Bridges

Bridges

Dental Bridges are a fixed restorative crowns splinted together. Usually it is a good option to replace a missing tooth where the two adjacent teeth are utilized as anchors. Bridges can be made of the same material as crowns, as gold, porcelain fused to metal or porcelain: completely metal free bridges.

 

Victorian Dental upgrades all most bridges to metal free bridges at no extra cost. Bridges literally bridge gaps between teeth by filling them with strong natural looking artificial teeth. Bridges can also be supported by implants in cases that several teeth are missing where the implants are used as anchors.

 

Victorian Dental offers the ability to upgrade most bridges to metal free bridges at no extra cost. Bridges physically bridge the gaps between teeth by filling them with strong natural looking artificial teeth. Bridges can be supported by implants in cases that several teeth are missing where the implants are used as anchors.

Why a Bridge?

Spaces left by missing teeth affect the rest of your teeth. These gaps can cause chewing problems. If even one tooth is missing, other teeth may slowly shift out of place. This changes the way your teeth fit together. A poor bite may make your jaw sore. Your teeth may become harder to clean, leading to tooth decay and gum disease. And shifting teeth may change your smile.

 

In addition to bridges, Victorian Dental can provide you with excellent dental implants that simulate the function and appearance of your natural teeth.

Bridge Dentistry Video

Case selection and treatment planning

When a single tooth requires a crown, the prosthetic crown will in most instances rest upon whatever tooth structure was originally supporting the crown of the natural tooth. However, when restoring an edentulous area with a bridge, the bridge is almost always restoring more teeth than there are root structures to support. For instance, in the photo at right, the 5-unit bridge will only be supported on three abutment teeth.

 

To determine whether or not the abutment teeth can support a bridge without failure from lack of support from remaining root structures, the dentist employs Ante’s rule—which states that the roots of abutment teeth must have a combined surface area in three dimensions that is more than that of the missing root structures of the teeth replaced with a bridge. When the situation yields a poor prognosis for proper support, double abutments may be required to properly conform to Ante’s rule.

 

When a posterior tooth intended for an abutment tooth already possesses an intracoronal restoration, it might be better to make that bridge abutment into an inlay or an onlay, instead of a crown.
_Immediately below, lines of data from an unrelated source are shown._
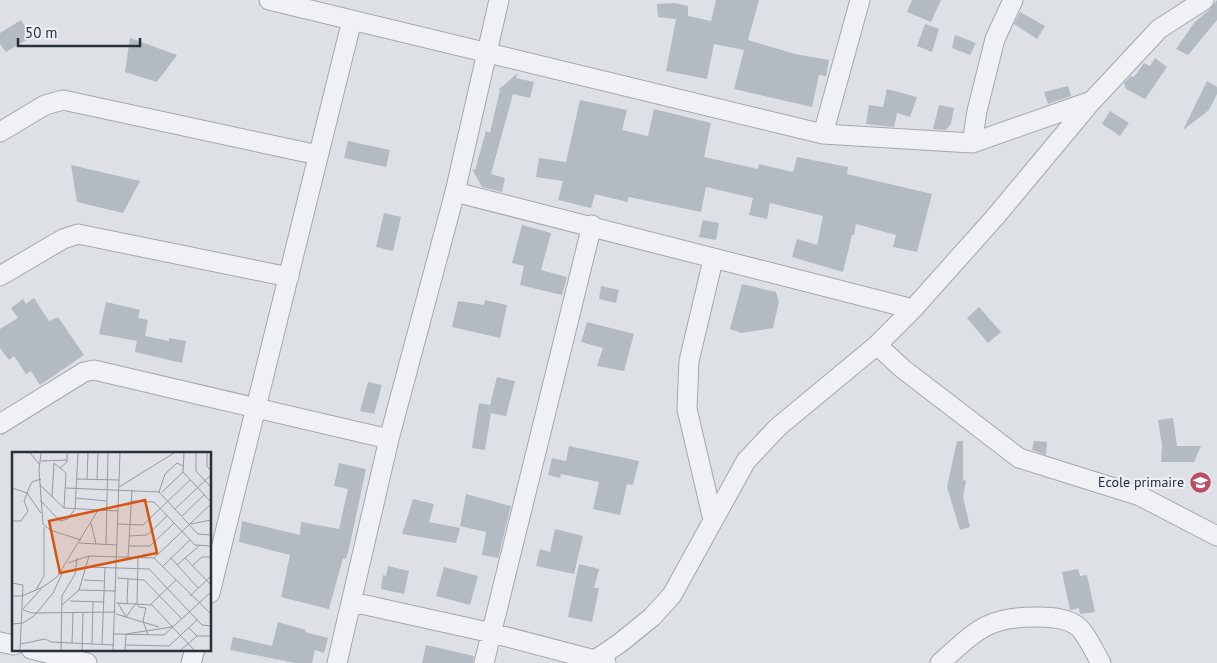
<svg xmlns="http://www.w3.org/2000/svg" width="1217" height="663" font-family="'PT Sans',sans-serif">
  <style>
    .building { fill: #b4bac1 }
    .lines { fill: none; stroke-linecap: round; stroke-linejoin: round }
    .street-casing { stroke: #a3a8ae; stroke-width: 21 }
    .street { stroke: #eff1f4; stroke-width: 19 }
    .labels { text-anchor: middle; stroke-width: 4.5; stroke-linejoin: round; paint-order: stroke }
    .poi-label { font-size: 14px; fill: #28303a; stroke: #eceff3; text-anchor: end }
    .inset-road { fill: none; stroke: #959aa1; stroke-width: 1 }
    .view { fill: #d55511; fill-opacity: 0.15; stroke: #d55511; stroke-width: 2.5 }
    .inset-edge { fill: none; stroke: #28303a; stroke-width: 2.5 }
  </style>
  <rect width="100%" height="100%" fill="#dde0e5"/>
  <!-- building -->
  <path class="building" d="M716,0H759L748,40L795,54L829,60L826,76L819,75L812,107L734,89L744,50L714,44L707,79L666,71L676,19L658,17L657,4L674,3L688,6V16L711,21Z
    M912,0H941L931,22L907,12Z
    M1217,0V20L1188,55L1176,49L1194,23L1210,9Z
    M1020,12L1045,26L1037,39L1014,24Z
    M21,20L31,37L6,52L0,44V33Z
    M925,24L939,29L932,52L917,46Z
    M955,35L976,43L970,55L952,48Z
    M130,38L177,55L157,82L125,72Z
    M1155,58L1167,67L1145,99L1126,89L1124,83L1131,76L1134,77L1144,63L1150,66Z
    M518,73L516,78L534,82L530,98L513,94L491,174L505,178L502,192L482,187L472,169L475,170L486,131L490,133L500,90H498Z
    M1207,81L1217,87V94L1209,110L1183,130Z
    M1068,86L1071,96L1048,104L1044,92Z
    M887,89L917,97L910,117L897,113L894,127L866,124L869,105L883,107Z
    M580,100L627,110L622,130L648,136L654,109L711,123L704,157L758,169L759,164L793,172L797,157L848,167L847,174L932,194L917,252L893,247L896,235L856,224L854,235H852L843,272L792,257L797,239L817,245L823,216L770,203L767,219L749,215L753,198L706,187L701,212L629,197L627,202L595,194L591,208L558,200L563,181L536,177L539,158L566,162Z
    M939,105L954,108L951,124L946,130L933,129Z
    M1110,111L1129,123L1120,136L1102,124Z
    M348,141L390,150L386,167L344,158Z
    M71,165L140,181L123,213L77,202Z
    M384,213L401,217L393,251L376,247Z
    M703,220L719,223L716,240L699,237Z
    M522,225L551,233L541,270L567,277L562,295L520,285L524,266L512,263Z
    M742,284L776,292L779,302L773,328L741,333L730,329Z
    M601,286L619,290L616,303L599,299Z
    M34,298L49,321L58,317L84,355L40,385L31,371L26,374L14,356L9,360L0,348V329L18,318L11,308L23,299L26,304Z
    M485,300L507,305L500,338L452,327L458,301L484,305Z
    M106,302L140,310L138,318L148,320L145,336L169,341V338L186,341L182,363L135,352L137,341L99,334Z
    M979,307L1001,332L988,343L967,318Z
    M587,322L634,334L624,371L597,366L603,348L581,342Z
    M497,377L515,381L506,416L491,413L485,450L472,448L479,403L490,405Z
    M368,382L382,385L374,414L360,411Z
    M1173,418L1177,446H1201L1194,462H1161L1162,445L1158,420Z
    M957,441H963V480L966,481L963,497L970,527L960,530L947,487Z
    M1034,441L1047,442L1046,455L1032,450Z
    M569,446L639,461L633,485L627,484L620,515L593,509L599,482L561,474L560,478L548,475L552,458L566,461Z
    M339,463L366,469L350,544L346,559L343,558L329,609L281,597L290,555L239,542L242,521L300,535L301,522L339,529L348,489L334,486Z
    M466,494L511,506L498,558L482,555L486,532L460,526Z
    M413,499L434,504L429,522L460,528L456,543L402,534Z
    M555,529L583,536L574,574L536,566L540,549L550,552Z
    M579,564L599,569L594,588H599L592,622L568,617Z
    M388,566L409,571L404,594L381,589L383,575L386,576Z
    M444,567L478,576L470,605L436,596Z
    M1078,569L1080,576L1087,575L1095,612L1080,614L1079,608L1070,610L1062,572Z
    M278,622L306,630L305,632L328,638L324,653L315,650L312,663H295L230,650L233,637L272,646Z
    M426,645L474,656L473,663H422Z"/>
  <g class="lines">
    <defs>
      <path id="street" d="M269,0L823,134L972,143L1089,102
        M0,132L45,105L63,100L318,155
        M823,134L860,0
        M972,143L977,111L995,39L1013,0
        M455,192L913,309
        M0,276L63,239L78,234L289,277
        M877,345L903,369L1019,458L1140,496L1217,536
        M0,424L84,372L94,370L389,439
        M713,520L687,409L689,361L713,260
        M210,593L352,20
        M352,602L492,633L606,663
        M0,642L14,645
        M31,649L87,663
        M595,660L620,643L652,617L672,595L746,461L778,427L877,345L913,309L996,216L1091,102L1159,29L1204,0
        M191,663L195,649
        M337,663L389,439L455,192L499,0
        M484,663L592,225
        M940,663C976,631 987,616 1039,617C1051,617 1065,618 1076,625C1086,632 1094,652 1101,663"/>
    </defs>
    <!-- street casing -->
    <use href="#street" class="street-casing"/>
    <!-- street -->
    <use href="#street" class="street"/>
  </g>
  <!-- icons -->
  <defs>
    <symbol id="school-disc" viewBox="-11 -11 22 22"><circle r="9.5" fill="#bf4c67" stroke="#eceff3"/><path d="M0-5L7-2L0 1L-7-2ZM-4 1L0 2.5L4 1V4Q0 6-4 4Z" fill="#fff"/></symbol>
  </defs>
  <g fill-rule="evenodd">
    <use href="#school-disc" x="1188" y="470" width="25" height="25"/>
  </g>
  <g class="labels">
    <!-- poi labels -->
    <g class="poi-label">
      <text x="1184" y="487">Ecole primaire</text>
    </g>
  </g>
  <!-- overview -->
  <g transform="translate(12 452)">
    <rect width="199" height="199" fill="#dde0e5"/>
    <path class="inset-road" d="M18,1L28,13M29,1L27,18L31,72L38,78L69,88M172,1L171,20L199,50M184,1V19L199,35M195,1V14L199,19M29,9L55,8M42,11L54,21L52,56M48,16L55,10V1M64,27L107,28M75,27L76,1M85,27L86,1M28,33L52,56L106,59M107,35L162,1M0,36L15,41L29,61M54,36L147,40L186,82L199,83M147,40L153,22L165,11L171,14M150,40L171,20M40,45L42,11M64,46L95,49M28,48L48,69L56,67L62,58M118,49L142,50L183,93L199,94M163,57L199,23M63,58L66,1M170,64L192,43M0,69H9L16,59L12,49L17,36L20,30L29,27M79,71L84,92M106,72L131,73L178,28M179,72L199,68M117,84L135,83L155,64M67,91L105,93M94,93L96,1M117,94H138L162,71M116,105L120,38M126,105L125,151L127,155L134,156L131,169L136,183M142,106L199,52M159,106L186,136M173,106L199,133M56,111L77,104L142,106L199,162M165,113L187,94M151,114L178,88M180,114L190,105H199M76,115L137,117L190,173L199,174M105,126L132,128L170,167M72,128L93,129M0,131L11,133L8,198M24,138L32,124V75M67,138L104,139M0,144H10L31,135L45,125L86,58M178,144L199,124M58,149L92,150M104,151L140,153L182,198M106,151L114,165M115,151L116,127M139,152L164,128M50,153L67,138L77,104M11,157L29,137M11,158L20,161L104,160M104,162L147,175M114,165L124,151M0,172L11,171L22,164L41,141L50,122M177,176L185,184H199M102,182L152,183L199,140M60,191L61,160M9,192L33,187L39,190L102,193M80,192L81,149M90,192L93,115M114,193L157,194L185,168M49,198L50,144L63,122L65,106M70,198L71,160M101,198L108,1M113,198L114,182L160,175M169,198L185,184"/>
    <path class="view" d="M133,48L145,101L48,121L37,69Z"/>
    <rect width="199" height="199" class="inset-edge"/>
  </g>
  <!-- scale -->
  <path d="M18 38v8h122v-8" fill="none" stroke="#28303a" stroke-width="2.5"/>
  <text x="25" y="38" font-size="15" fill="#28303a" stroke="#eceff3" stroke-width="4" paint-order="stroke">50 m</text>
</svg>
However, this may concentrate the torque of the masticatory forces onto a less enveloping restoration, thus making the bridge more prone to failure.

 

In some situations, a cantilever bridge may be constructed to restore an edentulous area that only has adequate teeth for abutments either mesally or distally. This must also conform to Ante’s rule but, because there are only abutments on one side, a modification to the rule must be applied, and these bridges possess double abutments in the majority of cases, and the occlusal surface area of the pontic is generally decreased by making the pontic smaller than the original tooth.

Tooth preparation

As with preparations for single-unit crowns, the preparations for multiple-unit bridges must also possess proper taper to facilitate the insertion of the prosthesis onto the teeth. However, there is an added dimension when it comes to bridges, because the bridge must be able to fit onto the abutment teeth simultaneously. Thus, the taper of the abutment teeth must match, to properly seat the bridge. This is known as requiring parallelism among the abutments.

 

When this is not possible, due to severe tipping of one of more of the abutments, for example, an attachment may be useful, as in the photo at right, so that one of the abutments may be cemented first, and the other abutment, attached to the pontic, can then be inserted, with an arm on the pontic slipping into a groove on the cemented crown to achieve a span across the edentulous area.

Restoration fabrications

As with single-unit crowns, bridges may be fabricated using the lost-wax technique if the restoration is to be either a multiple-unit FGC or PFM. Another fabrication technique is to use CAD/CAM, or CEREC software to machine the bridge. As mentioned above, there are special considerations when preparing for a multiple-unit restoration in that the relationship between the two, or more abutments must be maintained in the restoration. There must be proper parallelism for the bridge to seat properly on the margins.

 

If the bridge does not seat, the dentist must determine whether or not it is because of the spatial relationship of the two or more abutments, or if it is the abutments that do not fit the preparations. The only way to determine this is to section the bridge, and try in each abutment by itself. If they all fit individually, it must have simply been that the spatial relationship was incorrect, and the abutment that was sectioned from the pontic must now be reattached to the pontic according to the newly confirmed spatial relationship. This is accomplished with a solder index.

 

The proximal surfaces of the sectioned units (that is, the adjacent surfaces of the metal at the cut) are roughened and the relationship is preserved with a material that will hold on to both sides, such as GC pattern resin. With the two bridge abutments individually seated on their prepared abutment teeth, the resin is applied to the location of the sectioning to re-establish a proper spatial relationship between the two pieces. This can then be sent to the lab where the two pieces will be soldered together and returned for another try-in or final cementation.